Not all bands are formed by childhood friends who claim they were destined to melt faces since birth. But many bands are formed the way local group The Hand of Gavrilo started.
“For the record, I got catfished,” bassist Andrew Loc said about the band meeting on the dating site, ChristianMingle. “I thought I was meeting a hot chick and (Franco) shows up with his guitar and is like ‘So we gonna jam, or what?’”
Although the band didn’t actually meet on a dating site, the band’s lead singer and guitarist, Franco Rakigjija, admitted to finding Loc through Craigslist last March.
“San Diego’s a desperate scene,” Rakigjija said. “A man’s gotta do what a man’s gotta do to find musicians. Don’t be ashamed to use the Internet, kids.”
After the band’s loud and energetic set at Tower Bar in City Heights on Tuesday, Feb. 23, the playful banter between Loc and Rakigjija wasn’t totally unexpected.
Loc and Rakigjija make up The Hand of Gavrilo along with drummer Declan Halloran, who also played with one of his other bands, Pumphouse, that night.
The band, which gets its name from Gavrilo Princip — the man who infamously assassinated Austria’s Archduke Franz Ferdinand — is a mash-up of multiple genres. Through hard rock, metal and grunge coupled with lyrics full of angst, the band aims to evoke emotion from its listeners.
“The music is heavy, it’s rock,” Rakigjija said. “We’re just a band with a lot of pent-up anger trying to let it out onstage, but in a good way. If (our music) doesn’t make you feel anything, then we’re not doing our job.”

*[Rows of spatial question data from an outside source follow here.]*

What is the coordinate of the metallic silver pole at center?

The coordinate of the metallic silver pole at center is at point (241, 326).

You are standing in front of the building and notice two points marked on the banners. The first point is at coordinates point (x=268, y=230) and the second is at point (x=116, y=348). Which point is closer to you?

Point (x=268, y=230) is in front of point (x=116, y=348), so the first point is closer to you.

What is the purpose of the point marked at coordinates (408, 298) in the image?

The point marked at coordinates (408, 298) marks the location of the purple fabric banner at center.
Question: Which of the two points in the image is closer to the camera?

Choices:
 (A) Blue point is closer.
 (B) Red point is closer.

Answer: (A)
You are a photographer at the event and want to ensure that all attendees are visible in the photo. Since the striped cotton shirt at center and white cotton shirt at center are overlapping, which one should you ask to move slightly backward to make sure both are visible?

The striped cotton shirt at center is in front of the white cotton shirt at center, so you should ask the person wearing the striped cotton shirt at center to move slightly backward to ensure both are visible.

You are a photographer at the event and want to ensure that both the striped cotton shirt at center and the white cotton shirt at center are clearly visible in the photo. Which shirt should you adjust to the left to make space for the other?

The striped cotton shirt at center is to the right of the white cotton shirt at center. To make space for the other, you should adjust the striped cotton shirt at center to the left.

Rakigjija, who graduated from SDSU in 2012 as a recreation and tourism management major, has always had a knack for music and writes most of the band’s material. He was stoked to start The Hand of Gavrilo, his first official band, after recruiting Loc and meeting Halloran, an SDSU sociology senior, at Soda Bar in Normal Heights.

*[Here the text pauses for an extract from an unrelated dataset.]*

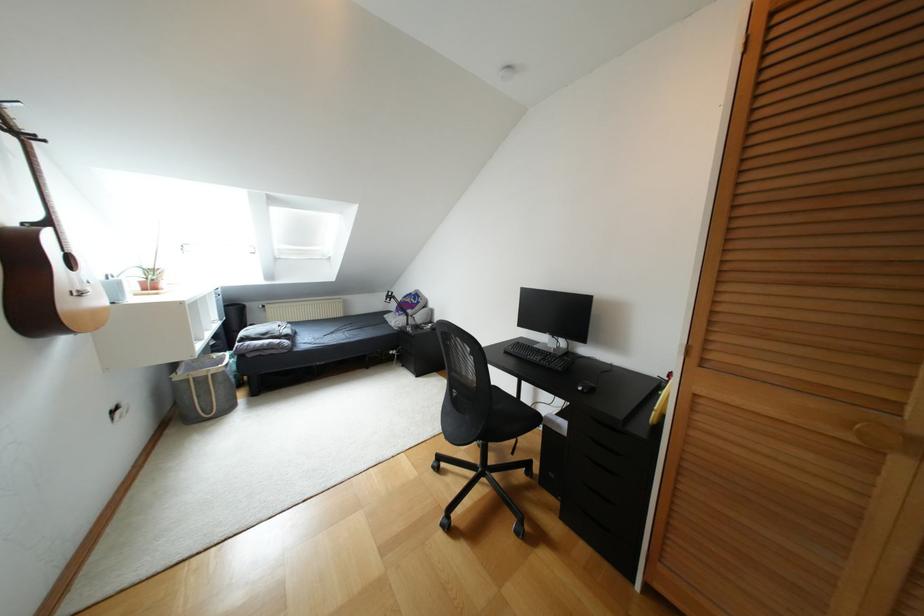
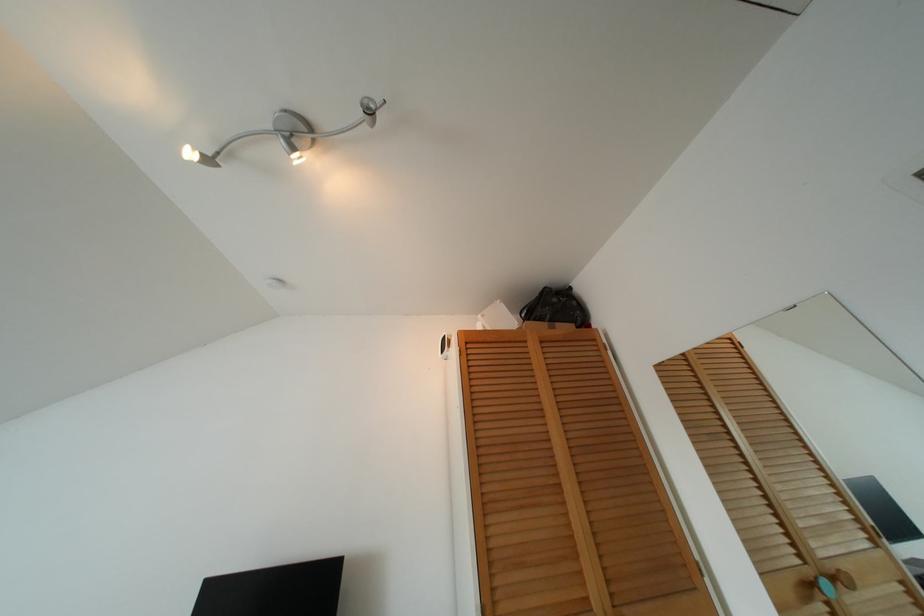
How did the camera likely rotate?

The camera rotated toward right-up.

As a band just breaking into San Diego’s eclectic music scene, The Hand of Gavrilo is working on perfecting its craft in order to bring listeners the best show possible.

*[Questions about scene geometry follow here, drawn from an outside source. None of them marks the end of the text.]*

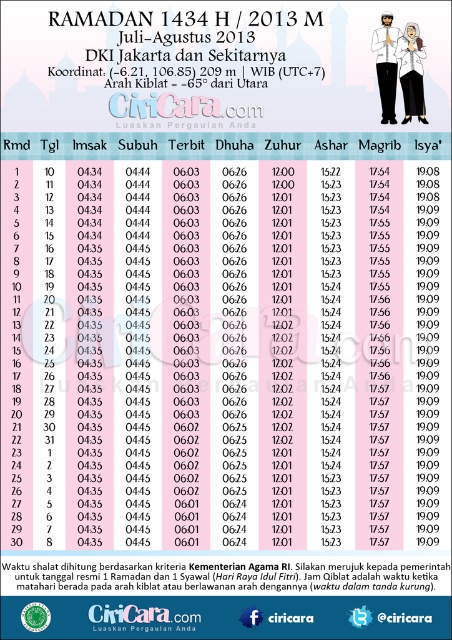
You are designing a layout for a Ramadan calendar and want to place the title text between the white cotton shirt at upper right and the matte white shirt at center. Is there enough space between them to fit the title text?

The white cotton shirt at upper right is 0.94 inches away from the matte white shirt at center. Since the title text requires more space than 0.94 inches, it won t fit between them.

You are organizing a clothing donation drive and have two shirts to place on a rack. The white cotton shirt at upper right and the matte white shirt at center. Which shirt should you place higher on the rack to ensure both are visible?

The white cotton shirt at upper right should be placed higher since it is shorter than the matte white shirt at center, allowing both to be visible without one blocking the other.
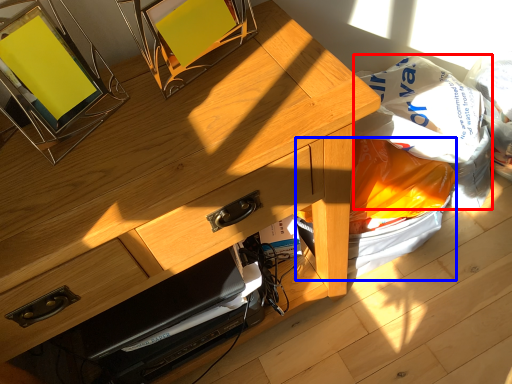
Question: Which point is closer to the camera, grocery bag (highlighted by a red box) or garbage (highlighted by a blue box)?

Choices:
 (A) grocery bag
 (B) garbage

Answer: (A)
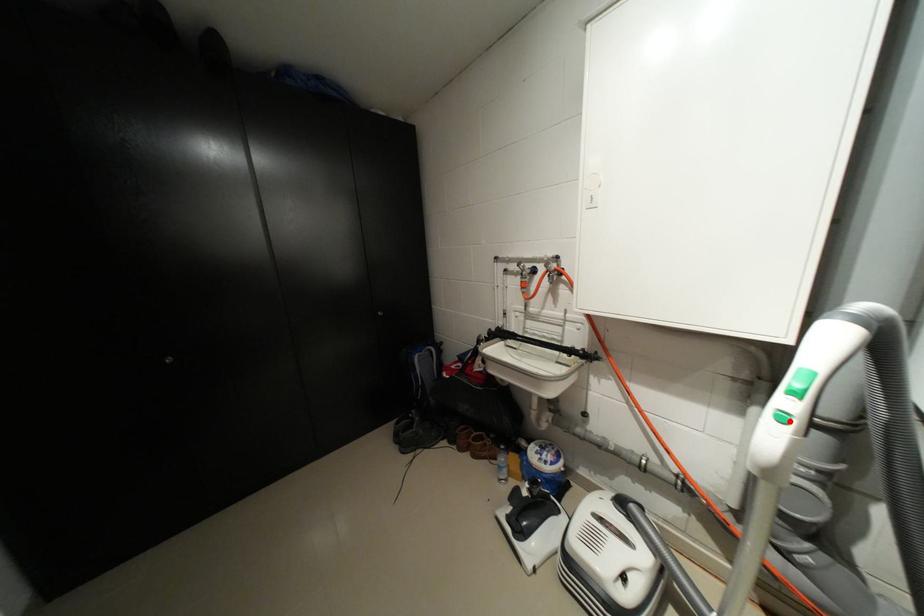
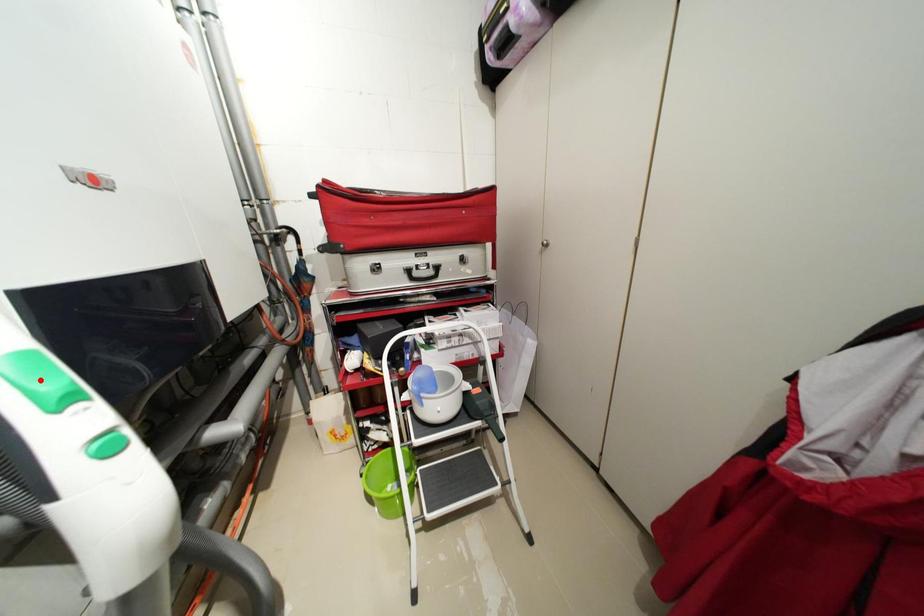
I am providing you with two images of the same scene from different viewpoints. A red point is marked on the first image and another point is marked on the second image. Does the point marked in image1 correspond to the same location as the one in image2?

No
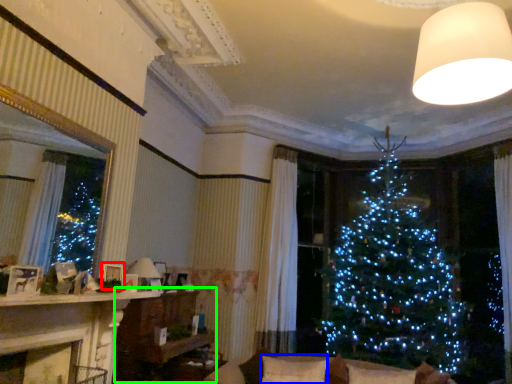
Question: Which object is the farthest from picture frame (highlighted by a red box)? Choose among these: pillow (highlighted by a blue box) or furniture (highlighted by a green box).

Choices:
 (A) pillow
 (B) furniture

Answer: (A)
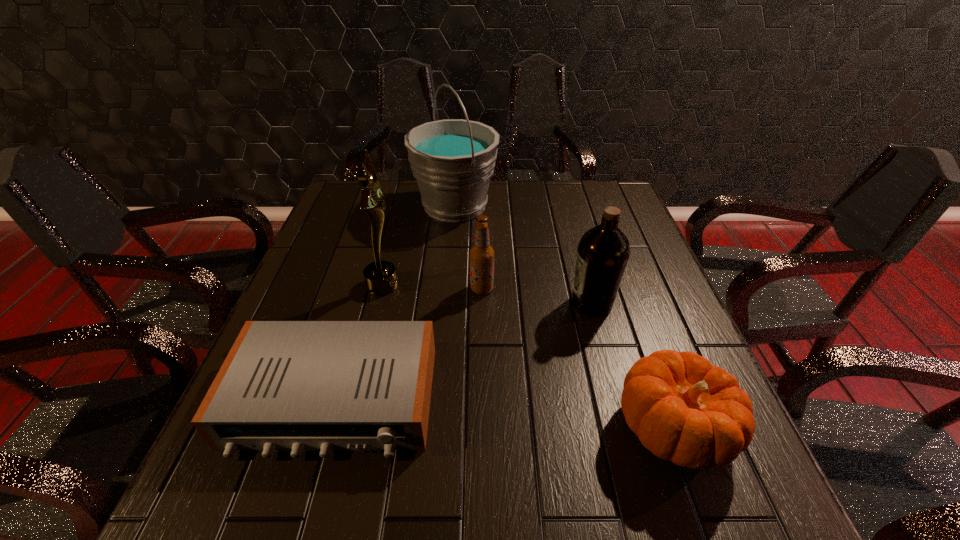
Identify the location of pumpkin at the right edge. (684, 410).

The image size is (960, 540). What are the coordinates of `object present at the near right corner` in the screenshot? It's located at (684, 410).

Where is `vacant region at the far edge of the desktop`? vacant region at the far edge of the desktop is located at coordinates (401, 207).

Where is `free space at the near edge of the desktop`? This screenshot has height=540, width=960. free space at the near edge of the desktop is located at coordinates pyautogui.click(x=527, y=513).

The width and height of the screenshot is (960, 540). In the image, there is a desktop. In order to click on blank space at the left edge in this screenshot , I will do `click(362, 268)`.

This screenshot has height=540, width=960. In the image, there is a desktop. What are the coordinates of `vacant space at the right edge` in the screenshot? It's located at (669, 321).

Find the location of a particular element. The width and height of the screenshot is (960, 540). vacant point at the far left corner is located at coordinates (361, 191).

In the image, there is a desktop. At what (x,y) coordinates should I click in order to perform the action: click on vacant space at the far right corner. Please return your answer as a coordinate pair (x, y). Looking at the image, I should click on (622, 205).

Locate an element on the screen. free point between the bucket and the award is located at coordinates (x=419, y=245).

Identify the location of unoccupied area between the pumpkin and the award. The height and width of the screenshot is (540, 960). (528, 356).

“I want people to have fun,” Loc said. “I want people to be into it. You just want people to have a good time. I can only hope that I play every song the way it’s meant to be played and that I don’t mess up too badly.”
Rakigjija said the band’s first priority is the music, but he hopes the band can network and book more shows with bands that share a similar aesthetic.
“I feel like hard rock is something that most people just aren’t keen to seeing,” Rakigjija said. “San Diego’s a very mutant-like place. It’s very segmented, and there isn’t a lot of connection in the scene.”
The band is working on getting its name out in the San Diego and Los Angeles areas, as well as Tijuana.
During the past year, The Hand of Gavrilo has become a tighter unit as a band and now plays music with each other as more than just bandmates but as friends.
“We try to have fun but also play with intensity because (our music) is art for us,” Rakigjija said. “We put a lot of time into it and we want to showcase what we spend all of our damn time doing.”